A Chinese consortium led by China Minmetals Corporation has said it will pay $5.85 billion for a giant Peruvian copper mine owned by Glencore Xstrata PLC. The group will also pay all development costs for the Las Bambas mine from the beginning of 2014 until the deal closes in September—costs that have already amounted to $400 million, according to the New York Times.
Through subsidiary MMG Limited, Minmetals will control a 62.5 percent stake in Las Bambas, while China state-owned firms Guoxin International Investment Corp. and CITIC Metal Co. will hold 22.5 and 15 percent stakes, respectively.
The Las Bambas copper mine is projected to produce 460,000 metric tons of copper a year when it opens in 2015. The new source will feed China’s appetite for copper, which remains robust, even as economic growth there slows.

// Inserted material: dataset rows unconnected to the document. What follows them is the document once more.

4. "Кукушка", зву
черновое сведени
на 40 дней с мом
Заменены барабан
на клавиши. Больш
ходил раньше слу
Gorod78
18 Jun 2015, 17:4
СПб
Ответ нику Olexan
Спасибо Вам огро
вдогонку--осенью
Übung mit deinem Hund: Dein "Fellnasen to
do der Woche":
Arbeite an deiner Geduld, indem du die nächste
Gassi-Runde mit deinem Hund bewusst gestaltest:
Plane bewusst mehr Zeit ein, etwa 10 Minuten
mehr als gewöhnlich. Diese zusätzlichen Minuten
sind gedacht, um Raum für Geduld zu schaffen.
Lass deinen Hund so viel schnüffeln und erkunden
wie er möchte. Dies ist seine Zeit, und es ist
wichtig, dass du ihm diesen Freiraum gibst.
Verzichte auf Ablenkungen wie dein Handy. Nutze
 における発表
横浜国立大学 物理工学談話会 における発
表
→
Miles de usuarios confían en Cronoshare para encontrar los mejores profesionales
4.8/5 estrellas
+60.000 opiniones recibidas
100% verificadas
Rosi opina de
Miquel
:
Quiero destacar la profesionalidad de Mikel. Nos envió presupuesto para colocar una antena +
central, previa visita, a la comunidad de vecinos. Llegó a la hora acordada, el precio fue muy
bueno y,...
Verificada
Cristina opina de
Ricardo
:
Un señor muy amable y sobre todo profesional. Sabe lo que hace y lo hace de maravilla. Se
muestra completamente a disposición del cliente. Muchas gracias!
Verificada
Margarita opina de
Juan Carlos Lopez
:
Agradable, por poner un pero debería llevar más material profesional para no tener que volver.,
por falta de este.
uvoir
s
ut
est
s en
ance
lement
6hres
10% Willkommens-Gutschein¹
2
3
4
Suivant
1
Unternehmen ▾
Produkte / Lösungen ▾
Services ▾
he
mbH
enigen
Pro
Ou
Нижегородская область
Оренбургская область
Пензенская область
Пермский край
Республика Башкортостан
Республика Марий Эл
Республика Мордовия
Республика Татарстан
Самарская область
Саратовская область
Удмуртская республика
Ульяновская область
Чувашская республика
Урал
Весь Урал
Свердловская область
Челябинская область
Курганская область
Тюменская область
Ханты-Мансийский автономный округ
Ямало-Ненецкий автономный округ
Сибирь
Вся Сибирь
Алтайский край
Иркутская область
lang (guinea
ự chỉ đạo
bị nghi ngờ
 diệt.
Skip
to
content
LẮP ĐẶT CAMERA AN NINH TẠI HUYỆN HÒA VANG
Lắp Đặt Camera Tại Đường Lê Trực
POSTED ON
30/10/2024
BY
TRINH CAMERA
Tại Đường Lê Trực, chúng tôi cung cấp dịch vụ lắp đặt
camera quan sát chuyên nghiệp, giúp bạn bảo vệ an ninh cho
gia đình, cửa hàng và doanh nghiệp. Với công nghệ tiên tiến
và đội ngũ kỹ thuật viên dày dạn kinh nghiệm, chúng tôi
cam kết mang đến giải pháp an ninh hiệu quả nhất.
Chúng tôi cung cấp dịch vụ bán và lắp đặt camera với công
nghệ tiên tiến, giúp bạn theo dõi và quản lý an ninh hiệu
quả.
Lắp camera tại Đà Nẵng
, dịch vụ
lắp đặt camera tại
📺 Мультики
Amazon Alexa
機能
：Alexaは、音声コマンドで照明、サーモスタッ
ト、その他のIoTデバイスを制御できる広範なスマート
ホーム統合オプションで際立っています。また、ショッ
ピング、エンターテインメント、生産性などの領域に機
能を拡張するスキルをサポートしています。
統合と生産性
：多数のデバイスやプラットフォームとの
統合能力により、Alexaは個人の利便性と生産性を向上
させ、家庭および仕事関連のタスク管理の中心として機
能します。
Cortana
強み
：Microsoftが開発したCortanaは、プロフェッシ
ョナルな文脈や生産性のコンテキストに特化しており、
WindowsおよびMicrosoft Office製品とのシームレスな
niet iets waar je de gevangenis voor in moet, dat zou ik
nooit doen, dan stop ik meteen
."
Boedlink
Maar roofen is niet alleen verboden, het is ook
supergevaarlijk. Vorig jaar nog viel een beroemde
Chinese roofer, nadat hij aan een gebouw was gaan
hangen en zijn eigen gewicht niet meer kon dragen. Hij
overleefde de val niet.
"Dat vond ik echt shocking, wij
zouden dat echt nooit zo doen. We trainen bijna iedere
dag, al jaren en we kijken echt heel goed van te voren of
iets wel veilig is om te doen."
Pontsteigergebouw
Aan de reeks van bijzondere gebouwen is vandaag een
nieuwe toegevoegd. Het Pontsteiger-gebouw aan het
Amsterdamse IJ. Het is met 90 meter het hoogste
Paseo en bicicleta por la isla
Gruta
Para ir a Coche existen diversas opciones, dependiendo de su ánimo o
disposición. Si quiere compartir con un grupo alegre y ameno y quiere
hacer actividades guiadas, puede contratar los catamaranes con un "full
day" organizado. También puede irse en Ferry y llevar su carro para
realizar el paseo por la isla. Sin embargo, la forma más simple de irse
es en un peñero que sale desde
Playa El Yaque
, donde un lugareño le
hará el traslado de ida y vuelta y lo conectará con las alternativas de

According to the General Administration of Customs, China imported 3.2 million tons of copper metal and 10.1 million tons of copper ore and concentration in 2013.
If approved by China’s Ministry of Commerce (MOFCOM) and MMG’s shareholders, the transaction should lead to final merger approval for Glencore International PLC, a Swiss commodities trader, and Anglo-Swiss mining company Xstrata. The two corporations formally merged in May 2013, after China’s MOFCOM granted its conditional approval. One condition was that Glencore sell one of four mines it owned in Peru, Papua New Guinea, the Philippines, and Argentina.
MOFCOM’s decision to attach conditions to the Glencore Xstrata merger was in large part the result of China’s position as a major market for the two companies. The review process took nearly 14 months, considerably longer than the time it took other approval bodies including the European Commission and the US Department of Justice.